The Sheriff held the campers until an inquest into the death could determine whether criminal charges were warranted against Mitchell. A week later, the coroner’s inquest jury verdict accused him of “intent to kill”— murder. District Attorney McCowan would prepare for the preliminary hearing, according to a piece in the April 23 issue of the Ukiah Dispatch Democrat. The same article relayed word from Mendocino that Mitchell and the two families grouped at the campsite were Greek. They were mistaken for the Gypsies that used the site, but had moved on several days before the fateful encounter. More details about the confrontation surfaced. Billy Wilson, according to Peter Mitchell’s testimony, entered the tent where Peter’s wife and month-old baby lay in bed. Wilson grabbed the child away from its mother, flinging it to the ground. He then tried to get into the bed. Mitchell grabbed a shotgun, later saying he only shot at the floor to scare Wilson off. He claimed to be unaware the shot hit anyone.

The original murder charge was soon dropped to manslaughter. The May 8 edition of the Beacon reported the District Attorney’s decision that a conviction “could not be made on such a charge.” Mitchell was released.

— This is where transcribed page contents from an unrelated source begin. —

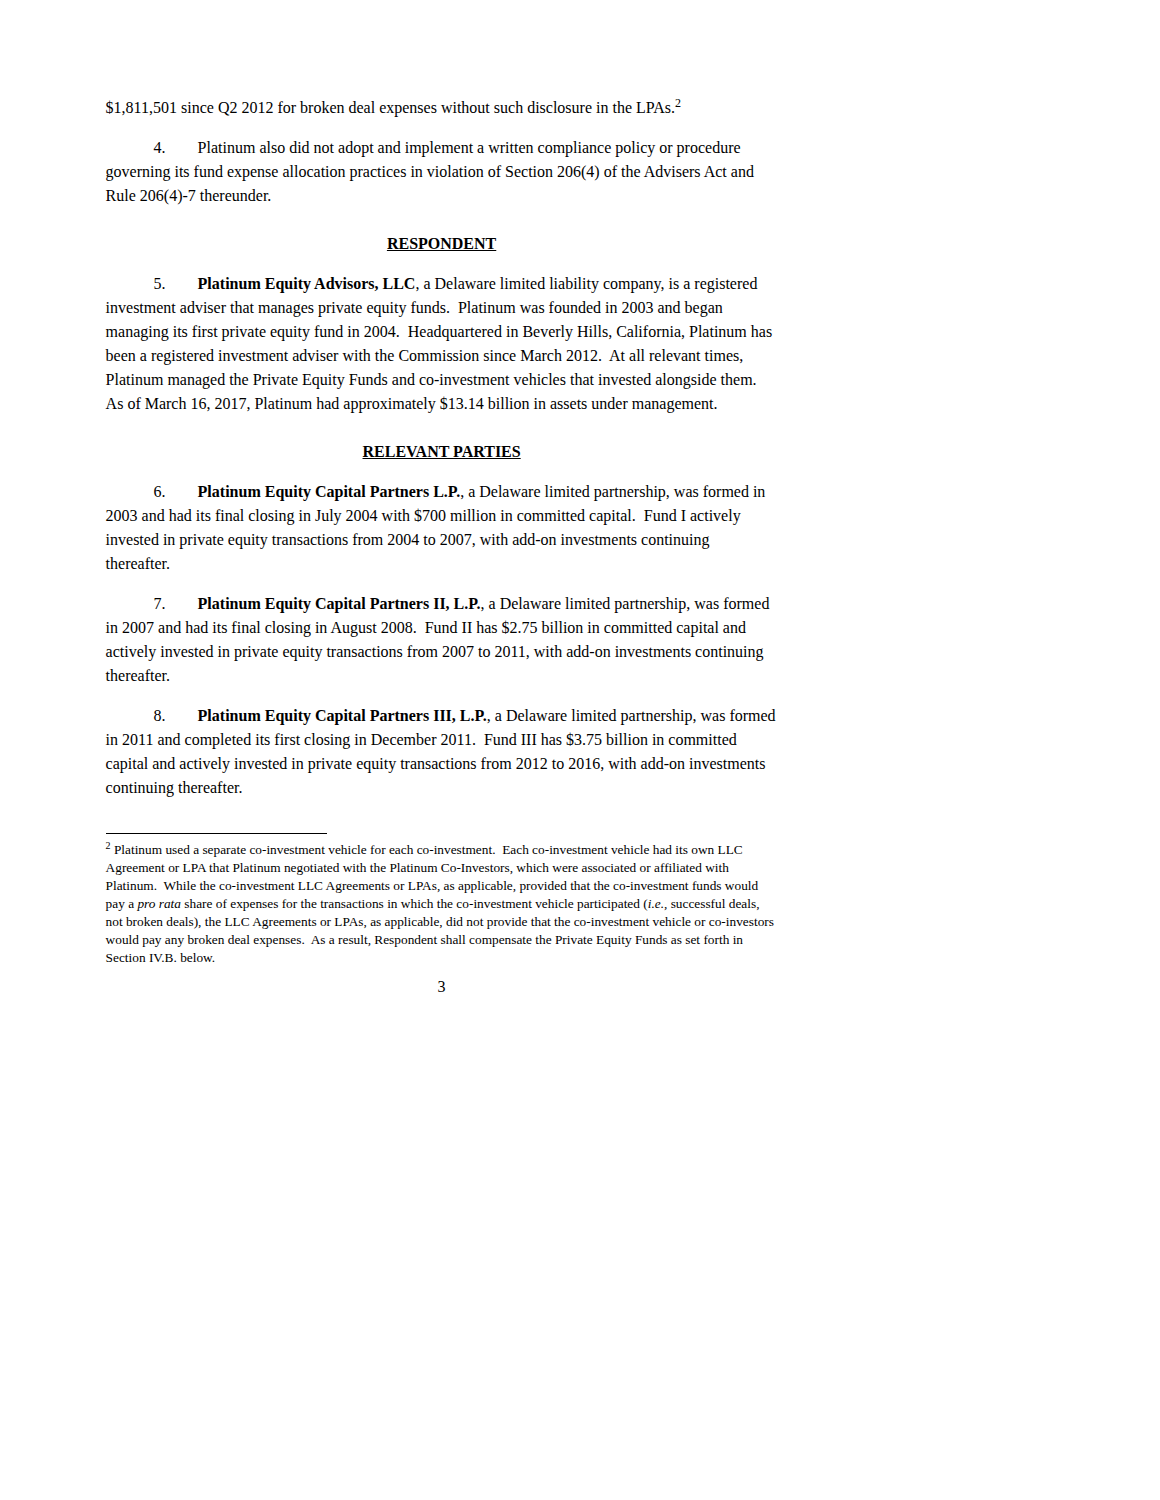$1,811,501 since Q2 2012 for broken deal expenses without such disclosure in the LPAs.2
4.  Platinum also did not adopt and implement a written compliance policy or procedure governing its fund expense allocation practices in violation of Section 206(4) of the Advisers Act and Rule 206(4)-7 thereunder.
RESPONDENT
5.  Platinum Equity Advisors, LLC, a Delaware limited liability company, is a registered investment adviser that manages private equity funds. Platinum was founded in 2003 and began managing its first private equity fund in 2004. Headquartered in Beverly Hills, California, Platinum has been a registered investment adviser with the Commission since March 2012. At all relevant times, Platinum managed the Private Equity Funds and co-investment vehicles that invested alongside them. As of March 16, 2017, Platinum had approximately $13.14 billion in assets under management.
RELEVANT PARTIES
6.  Platinum Equity Capital Partners L.P., a Delaware limited partnership, was formed in 2003 and had its final closing in July 2004 with $700 million in committed capital. Fund I actively invested in private equity transactions from 2004 to 2007, with add-on investments continuing thereafter.
7.  Platinum Equity Capital Partners II, L.P., a Delaware limited partnership, was formed in 2007 and had its final closing in August 2008. Fund II has $2.75 billion in committed capital and actively invested in private equity transactions from 2007 to 2011, with add-on investments continuing thereafter.
8.  Platinum Equity Capital Partners III, L.P., a Delaware limited partnership, was formed in 2011 and completed its first closing in December 2011. Fund III has $3.75 billion in committed capital and actively invested in private equity transactions from 2012 to 2016, with add-on investments continuing thereafter.
2 Platinum used a separate co-investment vehicle for each co-investment. Each co-investment vehicle had its own LLC Agreement or LPA that Platinum negotiated with the Platinum Co-Investors, which were associated or affiliated with Platinum. While the co-investment LLC Agreements or LPAs, as applicable, provided that the co-investment funds would pay a pro rata share of expenses for the transactions in which the co-investment vehicle participated (i.e., successful deals, not broken deals), the LLC Agreements or LPAs, as applicable, did not provide that the co-investment vehicle or co-investors would pay any broken deal expenses. As a result, Respondent shall compensate the Private Equity Funds as set forth in Section IV.B. below.
3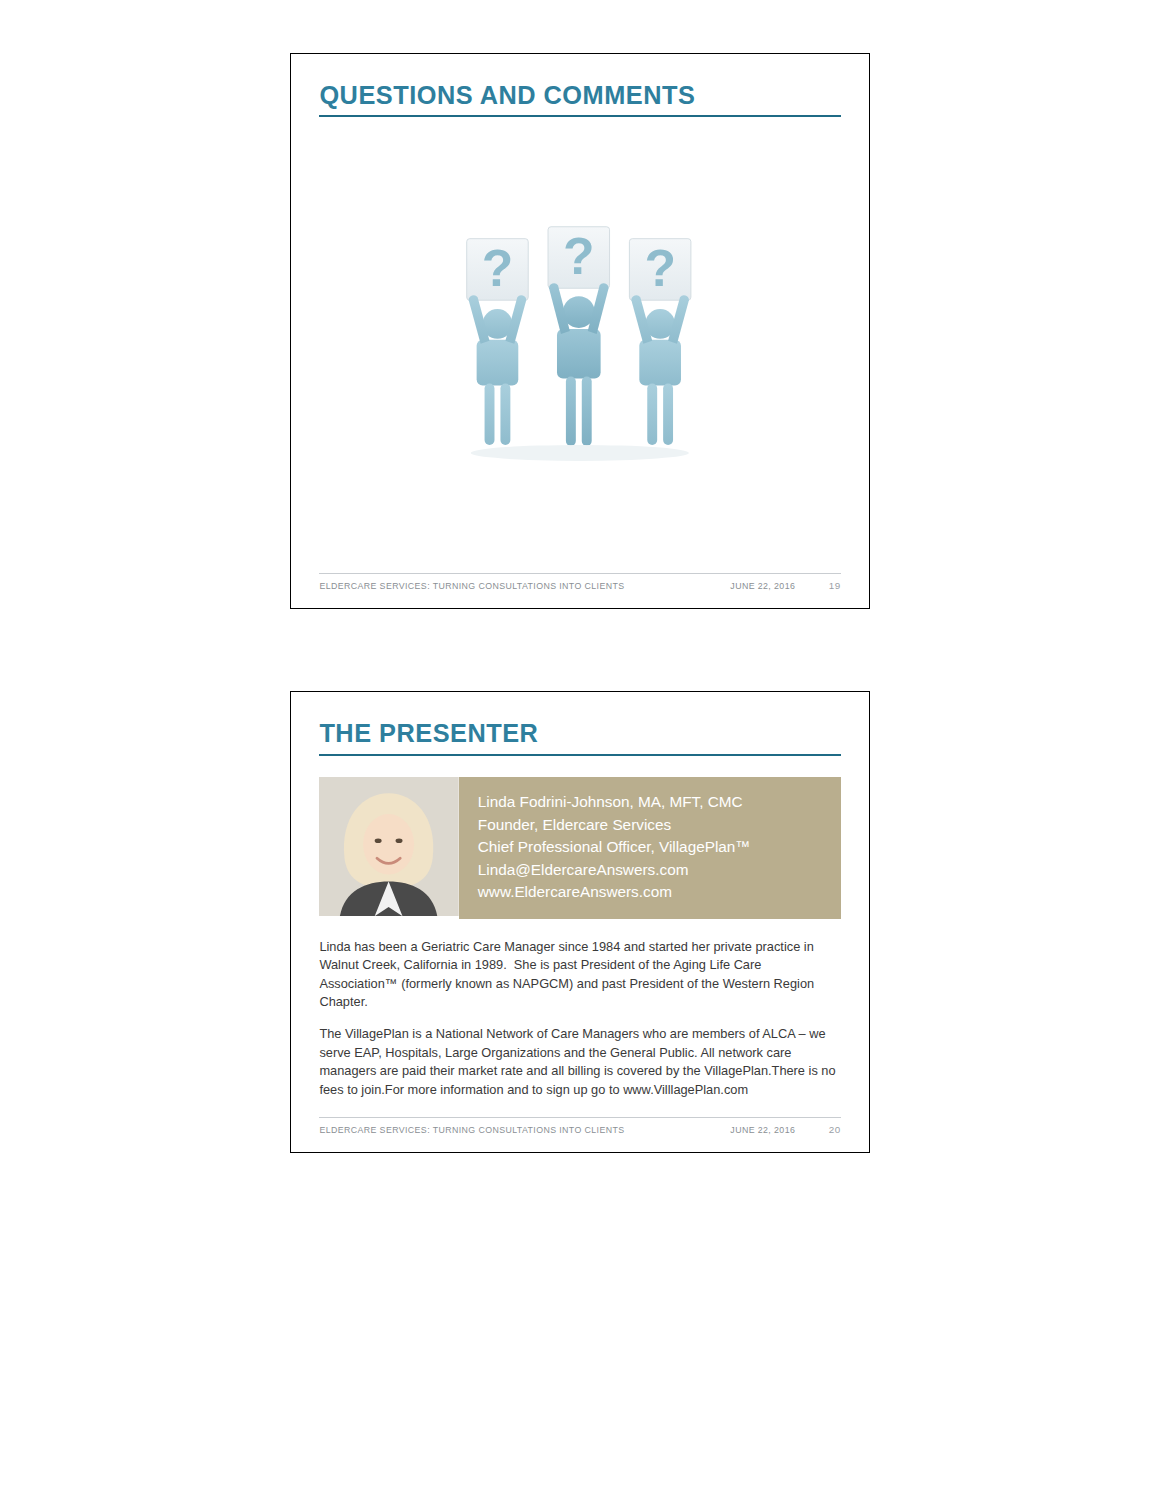Questions and Comments
? ? ?
Eldercare Services: Turning Consultations into Clients June 22, 2016 19
The Presenter
Linda Fodrini-Johnson, MA, MFT, CMC
Founder, Eldercare Services
Chief Professional Officer, VillagePlan™
Linda@EldercareAnswers.com
www.EldercareAnswers.com
Linda has been a Geriatric Care Manager since 1984 and started her private practice in Walnut Creek, California in 1989. She is past President of the Aging Life Care Association™ (formerly known as NAPGCM) and past President of the Western Region Chapter.
The VillagePlan is a National Network of Care Managers who are members of ALCA – we serve EAP, Hospitals, Large Organizations and the General Public. All network care managers are paid their market rate and all billing is covered by the VillagePlan.There is no fees to join.For more information and to sign up go to www.VilllagePlan.com
Eldercare Services: Turning Consultations into Clients June 22, 2016 20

Without reading witness statements, the testimony from the preliminary hearing, or entering the jurors’ minds and hearts, we can’t know if Gypsy prejudice colored the verdict. The two remaining boys admitted to drinking that night, but that they never meant anyone harm. Confused testimony on the part of the witnesses, even among family members, may have led to the District Attorney’s decision not to prosecute. There is no follow-up to the Mitchell’s story.

A current resurgence of violence against European Gypsies drove small numbers to flee to Canada, which offered asylum until recently. Groups are again passing through California, now via Mexico with its open acceptance policy. A few groups have tried scam operations in the Bay Area. Perhaps most only camp and move on, looking for a better life.